Depth-recurrent models are situated at the intersection of universal transformers, recurrent neural architectures (including LSTMs and RNNs), and future scaling approaches:

  • Universal Transformers: Early universal transformer works looped all transformer blocks with parameter sharing, motivated by Turing completeness and algorithmic capacity (Geiping et al., 16 Oct 2025).
  • Relation to RNNs: RNNs/LSTMs encode hierarchical languages with bounded stack depth and generalize well on long strings if nesting is shallow, providing theoretical underpinnings for recurrent computation in language (Bhattamishra et al., 2020).
  • Diffusion LLMs: The parallel between recurrent “denoising” in depth and diffusion processes opens new algorithmic and efficiency frontiers for both sampling and interpretation (Geiping et al., 16 Oct 2025).
  • Model Surgery and Retrofitting: Techniques for converting pretrained stack-based transformers to depth-recurrent form enable flexible deployment and parameter reuse (McLeish et al., 10 Nov 2025).

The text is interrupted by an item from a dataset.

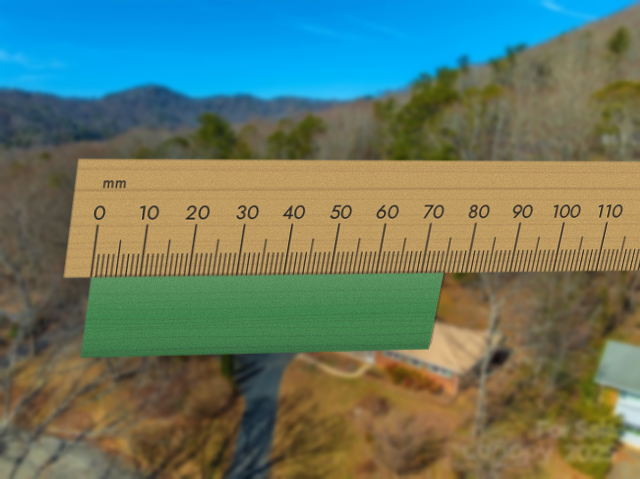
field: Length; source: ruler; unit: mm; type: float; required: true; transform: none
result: 75 mm
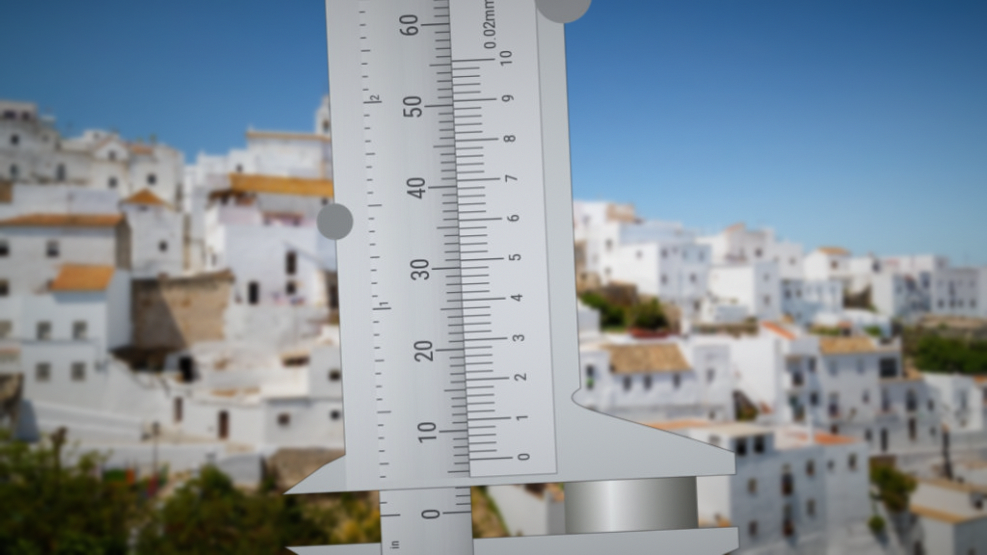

Future directions include the exploration of adaptive compute depth per token, the inclusion of heterogeneous or expert layers in the recurrence loop, and systematic mechanistic analysis of latent depth trajectories. Robust internalization of multi-step reasoning, or emergence of interpretable latent chains-of-thought, remains an open challenge.


In sum, depth-recurrent LLMs offer novel and practical mechanisms for compute scaling, memory efficiency, and adaptation to resource budgets. Empirically, they can deliver substantial improvements over static-depth baselines in mathematical reasoning, but fundamental questions about their ability to internalize and structure complex reasoning steps within latent space are not yet resolved. Continued methodological innovation—in training regimens, architectural asymmetries, probing technologies, and hybrid reasoning strategies—will be central to fully realizing their theoretical promise.